The expected result is the full set of records, copied precisely, with images dropped.

*** ENTRIES SHOWN ***

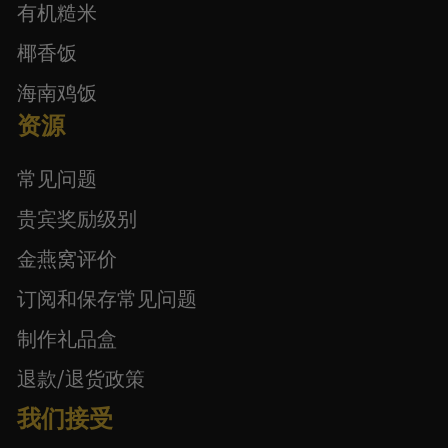
有机糙米
椰香饭
海南鸡饭
资源
常见问题
贵宾奖励级别
金燕窝评价
订阅和保存常见问题
制作礼品盒
退款/退货政策
我们接受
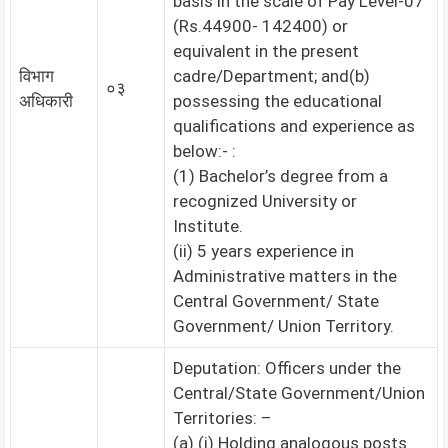
basis in the scale of Pay Level-07
(Rs.44900- 142400) or
equivalent in the present
विभाग
cadre/Department; and(b)
०३
अधिकारी
possessing the educational
qualifications and experience as
below:- :
(1) Bachelor’s degree from a
recognized University or
Institute.
(ii) 5 years experience in
Administrative matters in the
Central Government/ State
Government/ Union Territory.
Deputation: Officers under the
Central/State Government/Union
Territories: –
(a) (i) Holding analogous posts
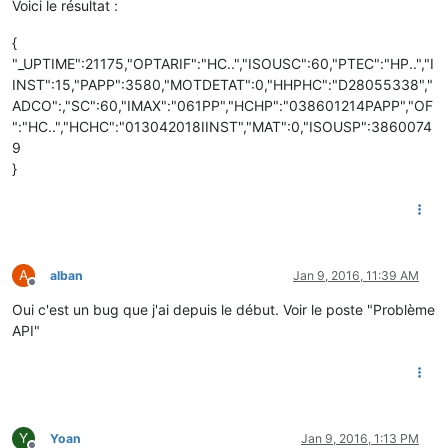
Voici le résultat :
{
"_UPTIME":21175,"OPTARIF":"HC..","ISOUSC":60,"PTEC":"HP..","I
INST":15,"PAPP":3580,"MOTDETAT":0,"HHPHC":"D28055338","
ADCO":,"SC":60,"IMAX":"061PP","HCHP":"038601214PAPP","OF
":"HC..","HCHC":"013042018IINST","MAT":0,"ISOUSP":3860074
9
}
A
alban
Jan 9, 2016, 11:39 AM
Offline
Oui c'est un bug que j'ai depuis le début. Voir le poste "Problème
API"
Y
Yoan
Jan 9, 2016, 1:13 PM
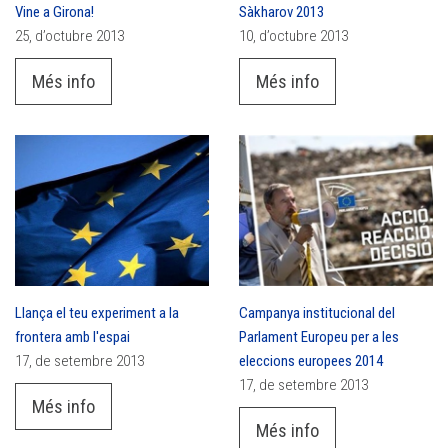
Vine a Girona!
Sàkharov 2013
25, d’octubre 2013
10, d’octubre 2013
Més info
Més info
Llança el teu experiment a la
Campanya institucional del
frontera amb l'espai
Parlament Europeu per a les
17, de setembre 2013
eleccions europees 2014
17, de setembre 2013
Més info
Més info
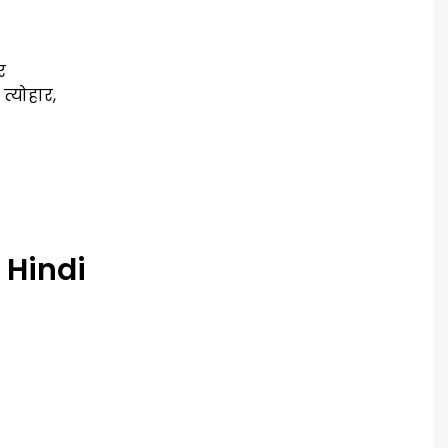
र
त्योहार,
 Hindi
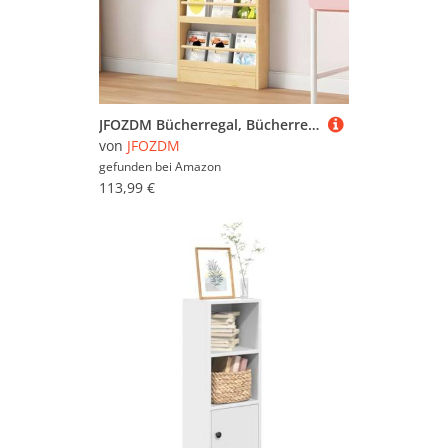
JFOZDM Bücherregal, Bücherregal Kinderzimmer, Bücherregal Kinder, 3/4/5/6 Aufbewahrungsregal, Kippschutz/Platz sparen, Bücherregal Hinter der Tür für Wohnzimmer/Home/Office/Schlafzimmer
von
JFOZDM
gefunden bei
Amazon
113,99 €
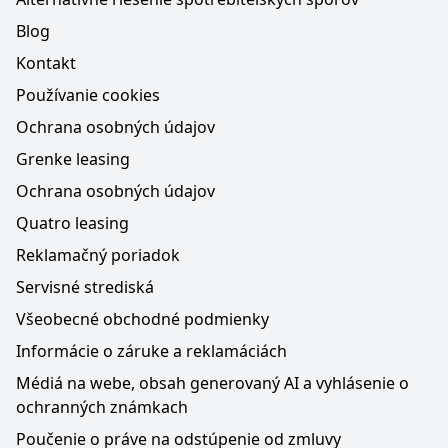
Blog
Kontakt
Používanie cookies
Ochrana osobných údajov
Grenke leasing
Ochrana osobných údajov
Quatro leasing
Reklamačný poriadok
Servisné strediská
Všeobecné obchodné podmienky
Informácie o záruke a reklamáciách
Médiá na webe, obsah generovaný AI a vyhlásenie o
ochranných známkach
Poučenie o práve na odstúpenie od zmluvy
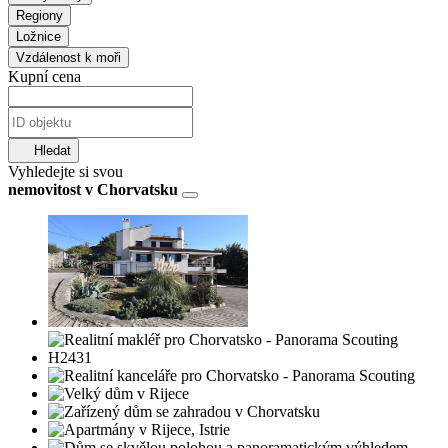
Regiony
Ložnice
Vzdálenost k moři
Kupní cena
Hledat
Vyhledejte si svou
nemovitost v Chorvatsku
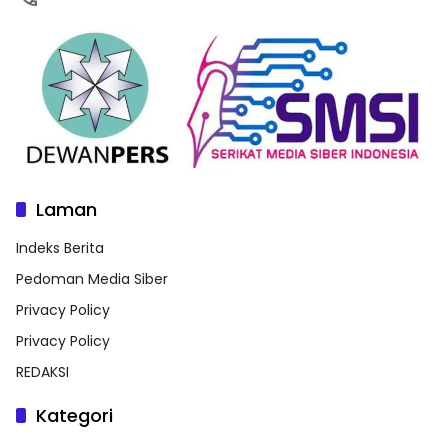
Laman
Indeks Berita
Pedoman Media Siber
Privacy Policy
Privacy Policy
REDAKSI
Kategori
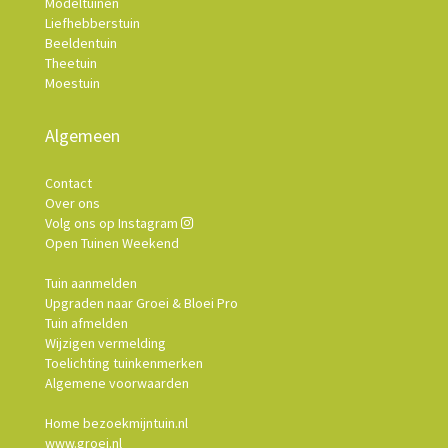
Modeltuinen
Liefhebberstuin
Beeldentuin
Theetuin
Moestuin
Algemeen
Contact
Over ons
Volg ons op Instagram
Open Tuinen Weekend
Tuin aanmelden
Upgraden naar Groei & Bloei Pro
Tuin afmelden
Wijzigen vermelding
Toelichting tuinkenmerken
Algemene voorwaarden
Home bezoekmijntuin.nl
www.groei.nl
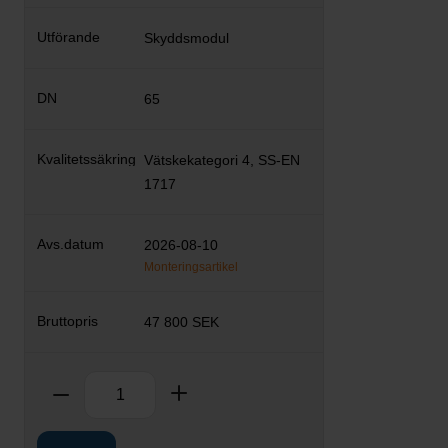
Skyddsmodul
65
Vätskekategori 4, SS-EN
1717
2026-08-10
Monteringsartikel
47 800 SEK
Antal
Ta bort
Lägg till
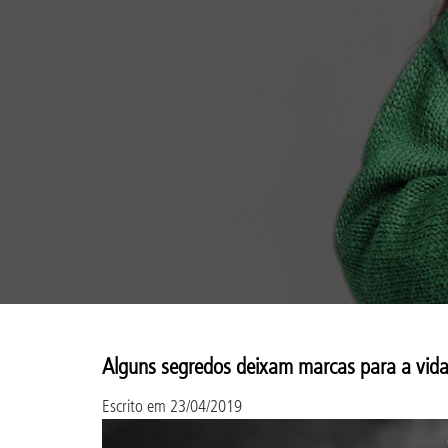
Alguns segredos deixam marcas para a vida
Escrito em
23/04/2019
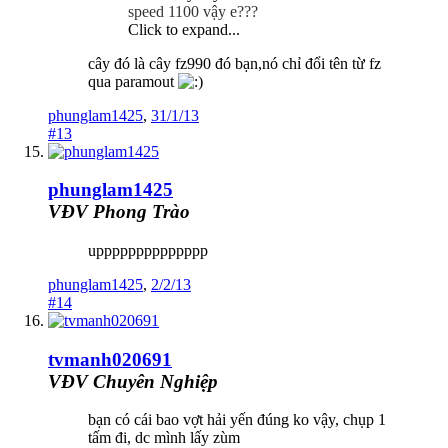
speed 1100 vậy e???
Click to expand...
cây đó là cây fz990 đó bạn,nó chỉ đổi tên từ fz
qua paramout
phunglam1425
,
31/1/13
#13
phunglam1425
VĐV Phong Trào
upppppppppppppp
phunglam1425
,
2/2/13
#14
tvmanh020691
VĐV Chuyên Nghiệp
bạn có cái bao vợt hải yến đúng ko vậy, chụp 1
tấm đi, dc mình lấy zùm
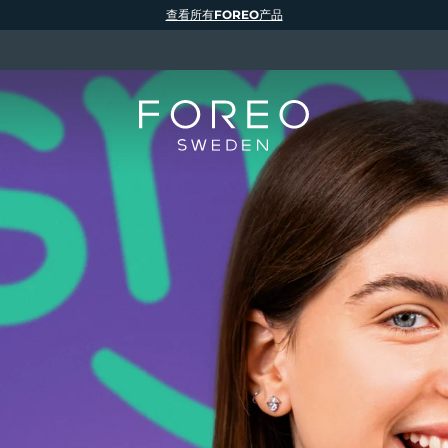
查看所有FOREO产品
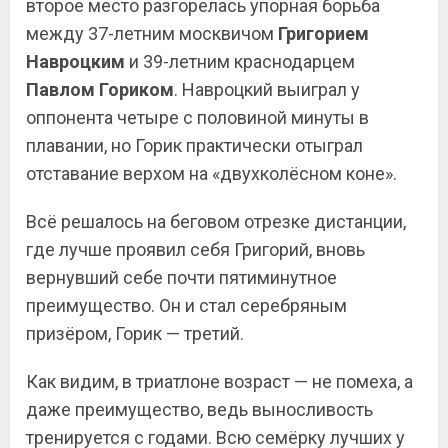
второе место разгорелась упорная борьба
между 37-летним москвичом
Григорием
Навроцким
и 39-летним краснодарцем
Павлом Гориком
. Навроцкий выиграл у
оппонента четыре с половиной минуты в
плавании, но Горик практически отыграл
отставание верхом на «двухколёсном коне».
Всё решалось на беговом отрезке дистанции,
где лучше проявил себя Григорий, вновь
вернувший себе почти пятиминутное
преимущество. Он и стал серебряным
призёром, Горик — третий.
Как видим, в триатлоне возраст — не помеха, а
даже преимущество, ведь выносливость
тренируется с годами. Всю семёрку лучших у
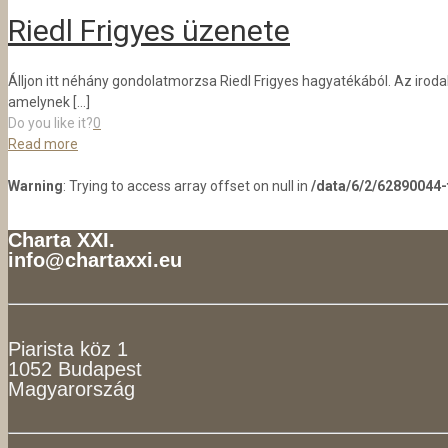
Riedl Frigyes üzenete
Álljon itt néhány gondolatmorzsa Riedl Frigyes hagyatékából. Az irod
amelynek
[…]
Do you like it?
0
Read more
Warning
: Trying to access array offset on null in
/data/6/2/62890044
Charta XXI.
info@chartaxxi.eu
Piarista köz 1
1052 Budapest
Magyarország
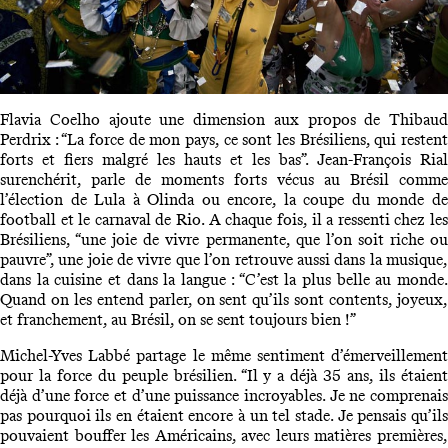
Flavia Coelho ajoute une dimension aux propos de Thibaud
Perdrix : “La force de mon pays, ce sont les Brésiliens, qui restent
forts et fiers malgré les hauts et les bas”. Jean-François Rial
surenchérit, parle de moments forts vécus au Brésil comme
l’élection de Lula à Olinda ou encore, la coupe du monde de
football et le carnaval de Rio. A chaque fois, il a ressenti chez les
Brésiliens, “une joie de vivre permanente, que l’on soit riche ou
pauvre”, une joie de vivre que l’on retrouve aussi dans la musique,
dans la cuisine et dans la langue : “C’est la plus belle au monde.
Quand on les entend parler, on sent qu’ils sont contents, joyeux,
et franchement, au Brésil, on se sent toujours bien !”
Michel-Yves Labbé partage le même sentiment d’émerveillement
pour la force du peuple brésilien. “Il y a déjà 35 ans, ils étaient
déjà d’une force et d’une puissance incroyables. Je ne comprenais
pas pourquoi ils en étaient encore à un tel stade. Je pensais qu’ils
pouvaient bouffer les Américains, avec leurs matières premières,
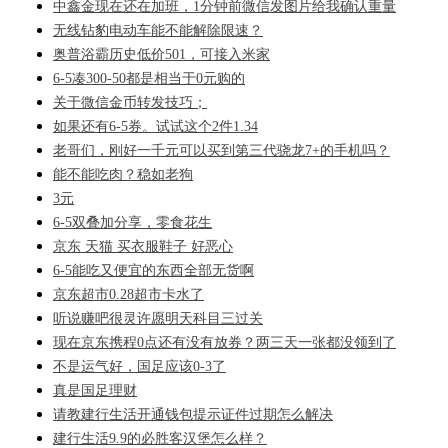
中鑫金现在还在加班，1分钟前微信发图片给我确认重量
无线钻豹电动车能不能解除限速？
奥普浴霸历史低价501，可接入米家
6-5凑300-50都是相当于0元购的
关于微信金币转发技巧；
如果还有6-5券。试试这个2件1.34
老哥们，刚好一千元可以买到第三代骁龙7+的手机吗？
能不能吃肉？稳如老狗
3元
6-5双叠加分享，零食花生
京东 天猫 买衣服鞋子 好恶心
6-5能吃又便宜的东西全部无货啊
京东超市0.28超市卡水了
听说赚吧很灵许愿明天科目三过关
现在京东携程0点还有没有放券？两三天一张都没领到了
不是运气好，国足应该0-3了
真是国足理财
请教建行生活开通钱包提示证件过期怎么解决
建行生活9.9的必胜客汉堡怎么样？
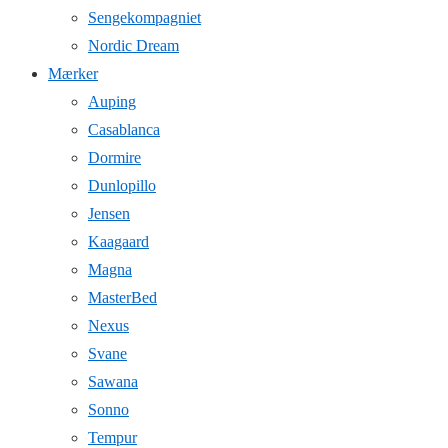
Sengekompagniet
Nordic Dream
Mærker
Auping
Casablanca
Dormire
Dunlopillo
Jensen
Kaagaard
Magna
MasterBed
Nexus
Svane
Sawana
Sonno
Tempur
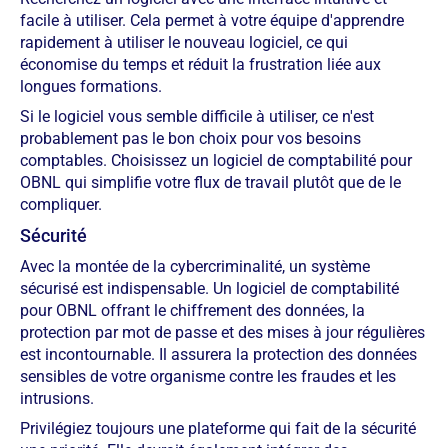
facile à utiliser. Cela permet à votre équipe d'apprendre
rapidement à utiliser le nouveau logiciel, ce qui
économise du temps et réduit la frustration liée aux
longues formations.
Si le logiciel vous semble difficile à utiliser, ce n'est
probablement pas le bon choix pour vos besoins
comptables. Choisissez un logiciel de comptabilité pour
OBNL qui simplifie votre flux de travail plutôt que de le
compliquer.
Sécurité
Avec la montée de la cybercriminalité, un système
sécurisé est indispensable. Un logiciel de comptabilité
pour OBNL offrant le chiffrement des données, la
protection par mot de passe et des mises à jour régulières
est incontournable. Il assurera la protection des données
sensibles de votre organisme contre les fraudes et les
intrusions.
Privilégiez toujours une plateforme qui fait de la sécurité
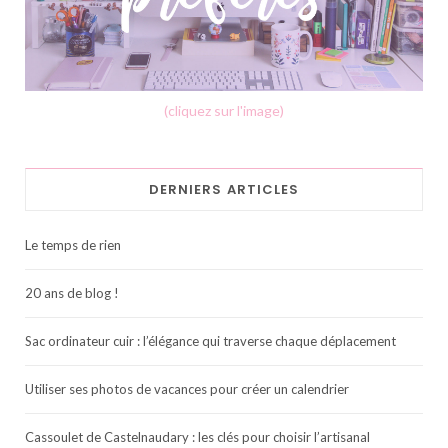
(cliquez sur l'image)
DERNIERS ARTICLES
Le temps de rien
20 ans de blog !
Sac ordinateur cuir : l’élégance qui traverse chaque déplacement
Utiliser ses photos de vacances pour créer un calendrier
Cassoulet de Castelnaudary : les clés pour choisir l’artisanal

***

• _RESULT OF THE TASK_:
有机糙米
椰香饭
海南鸡饭
资源
常见问题
贵宾奖励级别
金燕窝评价
订阅和保存常见问题
制作礼品盒
退款/退货政策
我们接受
basis in the scale of Pay Level-07
(Rs.44900- 142400) or
equivalent in the present
विभाग
cadre/Department; and(b)
०३
अधिकारी
possessing the educational
qualifications and experience as
below:- :
(1) Bachelor’s degree from a
recognized University or
Institute.
(ii) 5 years experience in
Administrative matters in the
Central Government/ State
Government/ Union Territory.
Deputation: Officers under the
Central/State Government/Union
Territories: –
(a) (i) Holding analogous posts
Voici le résultat :
{
"_UPTIME":21175,"OPTARIF":"HC..","ISOUSC":60,"PTEC":"HP..","I
INST":15,"PAPP":3580,"MOTDETAT":0,"HHPHC":"D28055338","
ADCO":,"SC":60,"IMAX":"061PP","HCHP":"038601214PAPP","OF
":"HC..","HCHC":"013042018IINST","MAT":0,"ISOUSP":3860074
9
}
A
alban
Jan 9, 2016, 11:39 AM
Offline
Oui c'est un bug que j'ai depuis le début. Voir le poste "Problème
API"
Y
Yoan
Jan 9, 2016, 1:13 PM
Vine a Girona!
Sàkharov 2013
25, d’octubre 2013
10, d’octubre 2013
Més info
Més info
Llança el teu experiment a la
Campanya institucional del
frontera amb l'espai
Parlament Europeu per a les
17, de setembre 2013
eleccions europees 2014
17, de setembre 2013
Més info
Més info
र
त्योहार,
 Hindi
JFOZDM Bücherregal, Bücherregal Kinderzimmer, Bücherregal Kinder, 3/4/5/6 Aufbewahrungsregal, Kippschutz/Platz sparen, Bücherregal Hinter der Tür für Wohnzimmer/Home/Office/Schlafzimmer
von
JFOZDM
gefunden bei
Amazon
113,99 €
Blog
Kontakt
Používanie cookies
Ochrana osobných údajov
Grenke leasing
Ochrana osobných údajov
Quatro leasing
Reklamačný poriadok
Servisné strediská
Všeobecné obchodné podmienky
Informácie o záruke a reklamáciách
Médiá na webe, obsah generovaný AI a vyhlásenie o
ochranných známkach
Poučenie o práve na odstúpenie od zmluvy
Regiony
Ložnice
Vzdálenost k moři
Kupní cena
Hledat
Vyhledejte si svou
nemovitost v Chorvatsku
Laman
Indeks Berita
Pedoman Media Siber
Privacy Policy
Privacy Policy
REDAKSI
Kategori
Modeltuinen
Liefhebberstuin
Beeldentuin
Theetuin
Moestuin
Algemeen
Contact
Over ons
Volg ons op Instagram
Open Tuinen Weekend
Tuin aanmelden
Upgraden naar Groei & Bloei Pro
Tuin afmelden
Wijzigen vermelding
Toelichting tuinkenmerken
Algemene voorwaarden
Home bezoekmijntuin.nl
www.groei.nl
Skyddsmodul
65
Vätskekategori 4, SS-EN
1717
2026-08-10
Monteringsartikel
47 800 SEK
Antal
Ta bort
Lägg till
Alguns segredos deixam marcas para a vida
Escrito em
23/04/2019
speed 1100 vậy e???
Click to expand...
cây đó là cây fz990 đó bạn,nó chỉ đổi tên từ fz
qua paramout
phunglam1425
,
31/1/13
#13
phunglam1425
VĐV Phong Trào
upppppppppppppp
phunglam1425
,
2/2/13
#14
tvmanh020691
VĐV Chuyên Nghiệp
bạn có cái bao vợt hải yến đúng ko vậy, chụp 1
tấm đi, dc mình lấy zùm
查看所有FOREO产品
второе место разгорелась упорная борьба
между 37-летним москвичом
Григорием
Навроцким
и 39-летним краснодарцем
Павлом Гориком
. Навроцкий выиграл у
оппонента четыре с половиной минуты в
плавании, но Горик практически отыграл
отставание верхом на «двухколёсном коне».
Всё решалось на беговом отрезке дистанции,
где лучше проявил себя Григорий, вновь
вернувший себе почти пятиминутное
преимущество. Он и стал серебряным
призёром, Горик — третий.
Как видим, в триатлоне возраст — не помеха, а
даже преимущество, ведь выносливость
тренируется с годами. Всю семёрку лучших у
Riedl Frigyes üzenete
Álljon itt néhány gondolatmorzsa Riedl Frigyes hagyatékából. Az irod
amelynek
[…]
Do you like it?
0
Read more
Warning
: Trying to access array offset on null in
/data/6/2/62890044
Charta XXI.
info@chartaxxi.eu
Piarista köz 1
1052 Budapest
Magyarország
Flavia Coelho ajoute une dimension aux propos de Thibaud
Perdrix : “La force de mon pays, ce sont les Brésiliens, qui restent
forts et fiers malgré les hauts et les bas”. Jean-François Rial
surenchérit, parle de moments forts vécus au Brésil comme
l’élection de Lula à Olinda ou encore, la coupe du monde de
football et le carnaval de Rio. A chaque fois, il a ressenti chez les
Brésiliens, “une joie de vivre permanente, que l’on soit riche ou
pauvre”, une joie de vivre que l’on retrouve aussi dans la musique,
dans la cuisine et dans la langue : “C’est la plus belle au monde.
Quand on les entend parler, on sent qu’ils sont contents, joyeux,
et franchement, au Brésil, on se sent toujours bien !”
Michel-Yves Labbé partage le même sentiment d’émerveillement
pour la force du peuple brésilien. “Il y a déjà 35 ans, ils étaient
déjà d’une force et d’une puissance incroyables. Je ne comprenais
pas pourquoi ils en étaient encore à un tel stade. Je pensais qu’ils
pouvaient bouffer les Américains, avec leurs matières premières,
中鑫金现在还在加班，1分钟前微信发图片给我确认重量
无线钻豹电动车能不能解除限速？
奥普浴霸历史低价501，可接入米家
6-5凑300-50都是相当于0元购的
关于微信金币转发技巧；
如果还有6-5券。试试这个2件1.34
老哥们，刚好一千元可以买到第三代骁龙7+的手机吗？
能不能吃肉？稳如老狗
3元
6-5双叠加分享，零食花生
京东 天猫 买衣服鞋子 好恶心
6-5能吃又便宜的东西全部无货啊
京东超市0.28超市卡水了
听说赚吧很灵许愿明天科目三过关
现在京东携程0点还有没有放券？两三天一张都没领到了
不是运气好，国足应该0-3了
真是国足理财
请教建行生活开通钱包提示证件过期怎么解决
建行生活9.9的必胜客汉堡怎么样？
Sengekompagniet
Nordic Dream
Mærker
Auping
Casablanca
Dormire
Dunlopillo
Jensen
Kaagaard
Magna
MasterBed
Nexus
Svane
Sawana
Sonno
Tempur
facile à utiliser. Cela permet à votre équipe d'apprendre
rapidement à utiliser le nouveau logiciel, ce qui
économise du temps et réduit la frustration liée aux
longues formations.
Si le logiciel vous semble difficile à utiliser, ce n'est
probablement pas le bon choix pour vos besoins
comptables. Choisissez un logiciel de comptabilité pour
OBNL qui simplifie votre flux de travail plutôt que de le
compliquer.
Sécurité
Avec la montée de la cybercriminalité, un système
sécurisé est indispensable. Un logiciel de comptabilité
pour OBNL offrant le chiffrement des données, la
protection par mot de passe et des mises à jour régulières
est incontournable. Il assurera la protection des données
sensibles de votre organisme contre les fraudes et les
intrusions.
Privilégiez toujours une plateforme qui fait de la sécurité
(cliquez sur l'image)
DERNIERS ARTICLES
Le temps de rien
20 ans de blog !
Sac ordinateur cuir : l’élégance qui traverse chaque déplacement
Utiliser ses photos de vacances pour créer un calendrier
Cassoulet de Castelnaudary : les clés pour choisir l’artisanal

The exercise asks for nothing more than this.